The gathered disciples, not the least of which being Thomas, are caught in a vortex of events that are beyond their control, yet holding great impact on their lives and well-being.

Returning to Beatrix Flamini’s post-emergence press conference, she explained that she lost track of time after day 65. Asked how she succeeded in keeping herself sane for so long, Flamini pointed to her extensive experience and mental preparation, adding: “I got on very well with myself.” Did she talk to herself? Yes, but never out loud. The silence of the cave had to be respected. The key, she added, was consistency. “For me … the most important thing is being very clear and consistent about what you think and what you feel and what you say,” she said. “It’s true that there were some difficult moments, but there were also some very beautiful moments – and I had both as I lived up to my commitment to living in a cave for 500 days.”

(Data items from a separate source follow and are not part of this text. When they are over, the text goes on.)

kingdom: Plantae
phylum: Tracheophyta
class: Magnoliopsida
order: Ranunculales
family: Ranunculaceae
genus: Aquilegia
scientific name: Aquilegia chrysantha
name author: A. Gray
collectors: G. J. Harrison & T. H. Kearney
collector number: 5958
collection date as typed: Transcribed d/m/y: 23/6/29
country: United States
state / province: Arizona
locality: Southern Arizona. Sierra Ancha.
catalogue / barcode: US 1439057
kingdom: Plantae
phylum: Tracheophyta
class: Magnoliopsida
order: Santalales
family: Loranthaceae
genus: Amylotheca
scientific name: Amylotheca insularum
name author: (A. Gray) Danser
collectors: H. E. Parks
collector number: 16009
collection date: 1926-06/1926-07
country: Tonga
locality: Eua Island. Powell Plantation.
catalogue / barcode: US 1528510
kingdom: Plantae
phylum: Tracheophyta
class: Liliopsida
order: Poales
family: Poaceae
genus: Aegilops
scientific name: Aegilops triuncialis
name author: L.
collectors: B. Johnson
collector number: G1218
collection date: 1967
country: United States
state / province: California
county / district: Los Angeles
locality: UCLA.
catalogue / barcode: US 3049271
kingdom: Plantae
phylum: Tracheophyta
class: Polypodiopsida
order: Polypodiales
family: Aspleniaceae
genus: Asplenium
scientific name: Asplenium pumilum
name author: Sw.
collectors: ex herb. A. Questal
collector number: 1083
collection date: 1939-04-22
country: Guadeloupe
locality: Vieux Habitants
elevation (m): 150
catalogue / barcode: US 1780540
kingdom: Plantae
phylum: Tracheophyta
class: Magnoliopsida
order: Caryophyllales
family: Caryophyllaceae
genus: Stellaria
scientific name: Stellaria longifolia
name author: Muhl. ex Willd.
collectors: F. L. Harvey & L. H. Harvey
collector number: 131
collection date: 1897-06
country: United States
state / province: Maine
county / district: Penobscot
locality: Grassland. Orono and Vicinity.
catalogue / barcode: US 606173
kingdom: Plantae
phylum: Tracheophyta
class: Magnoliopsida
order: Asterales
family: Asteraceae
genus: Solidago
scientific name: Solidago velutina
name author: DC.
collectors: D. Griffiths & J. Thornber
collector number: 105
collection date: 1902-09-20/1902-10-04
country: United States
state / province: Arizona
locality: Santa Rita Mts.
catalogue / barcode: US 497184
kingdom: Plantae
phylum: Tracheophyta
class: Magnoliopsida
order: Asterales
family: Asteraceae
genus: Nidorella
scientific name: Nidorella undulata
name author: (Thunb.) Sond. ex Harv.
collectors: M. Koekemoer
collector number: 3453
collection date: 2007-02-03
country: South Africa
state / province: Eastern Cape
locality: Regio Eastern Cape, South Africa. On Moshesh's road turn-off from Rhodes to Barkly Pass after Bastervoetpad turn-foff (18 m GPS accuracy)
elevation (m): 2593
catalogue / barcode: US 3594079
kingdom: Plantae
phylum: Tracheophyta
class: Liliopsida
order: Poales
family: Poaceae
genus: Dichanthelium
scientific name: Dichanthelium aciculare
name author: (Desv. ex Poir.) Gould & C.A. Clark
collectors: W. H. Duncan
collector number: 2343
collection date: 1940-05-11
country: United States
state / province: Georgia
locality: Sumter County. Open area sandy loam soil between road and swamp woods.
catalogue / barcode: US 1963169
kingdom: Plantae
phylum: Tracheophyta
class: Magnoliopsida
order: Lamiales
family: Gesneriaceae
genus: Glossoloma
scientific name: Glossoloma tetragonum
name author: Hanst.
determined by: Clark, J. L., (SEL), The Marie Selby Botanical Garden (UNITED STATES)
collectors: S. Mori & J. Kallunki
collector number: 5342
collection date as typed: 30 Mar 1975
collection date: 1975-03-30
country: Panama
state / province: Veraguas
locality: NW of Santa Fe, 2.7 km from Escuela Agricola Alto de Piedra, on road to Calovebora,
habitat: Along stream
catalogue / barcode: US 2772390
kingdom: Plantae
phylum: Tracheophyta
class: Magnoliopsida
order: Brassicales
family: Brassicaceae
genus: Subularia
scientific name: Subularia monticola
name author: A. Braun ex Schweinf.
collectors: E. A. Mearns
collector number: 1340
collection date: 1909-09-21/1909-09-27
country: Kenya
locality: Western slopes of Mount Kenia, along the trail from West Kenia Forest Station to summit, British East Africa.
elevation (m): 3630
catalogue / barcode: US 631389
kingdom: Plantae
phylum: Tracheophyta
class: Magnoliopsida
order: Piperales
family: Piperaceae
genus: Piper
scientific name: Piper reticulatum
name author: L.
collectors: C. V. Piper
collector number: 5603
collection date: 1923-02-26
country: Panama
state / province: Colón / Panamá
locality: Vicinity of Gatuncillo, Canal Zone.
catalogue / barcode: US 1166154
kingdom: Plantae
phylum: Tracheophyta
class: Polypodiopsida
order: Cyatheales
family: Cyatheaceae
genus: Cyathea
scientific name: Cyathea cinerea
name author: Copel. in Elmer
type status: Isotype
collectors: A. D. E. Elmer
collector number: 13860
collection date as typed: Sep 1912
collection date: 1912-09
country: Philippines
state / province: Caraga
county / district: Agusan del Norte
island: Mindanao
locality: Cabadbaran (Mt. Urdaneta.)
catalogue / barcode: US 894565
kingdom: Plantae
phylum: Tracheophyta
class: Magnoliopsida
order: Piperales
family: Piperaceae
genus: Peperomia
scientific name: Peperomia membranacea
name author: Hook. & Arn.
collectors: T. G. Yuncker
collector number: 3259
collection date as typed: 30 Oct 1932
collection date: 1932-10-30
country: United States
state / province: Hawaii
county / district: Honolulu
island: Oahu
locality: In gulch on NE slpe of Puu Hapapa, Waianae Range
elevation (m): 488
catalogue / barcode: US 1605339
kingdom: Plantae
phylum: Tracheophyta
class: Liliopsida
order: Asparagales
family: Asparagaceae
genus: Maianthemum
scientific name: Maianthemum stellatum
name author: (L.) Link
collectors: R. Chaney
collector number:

Flamini said she passed the time calmly and purposefully by reading, writing, drawing, knitting – by enjoying herself: “I was where I wanted to be, and so I dedicated myself to it.” Put bluntly, the trick was living in the here and now: “I’m cooking; I’m drawing … You have to be focused. If I get distracted, I’ll twist my ankle. I’ll get hurt. It’ll be over and they’ll have to get me out. And I don’t want that.”

An athlete, she managed to keep fit, plough through 60 books and use two cameras to chronicle her experiences for a forthcoming documentary.

It sounds like Beatrix Flamini found peace in the cave. Or in the cave, peace found her. Along that line, I’m reminded of the scene in Denys Arcand’s Jesus of Montreal, the poignant film about a roguee artistic troupe tasked with updating a parish’s traditional passion play. In the film, the actor chosen to portray Jesus is pictured reading through books about Jesus, when the librarian, a fine French Roman Catholic nun, approaches him with interest, suggesting about his quest to find Jesus, “C’est Jesus qui va vous trouver.” “In searching for Jesus, it’s Jesus who will find you.”

In our quest to find Jesus in whatever Easter cave in which we are wrestling and living, it’s the peace of Christ which will find us.

Continuing with how John records his gospel account: “Now Jesus did many other signs in the presence of his disciples, which are not written in this book. But these are written so that you may come to believe that Jesus is the Messiah, the Son of God, and that through believing you may have life in his name.”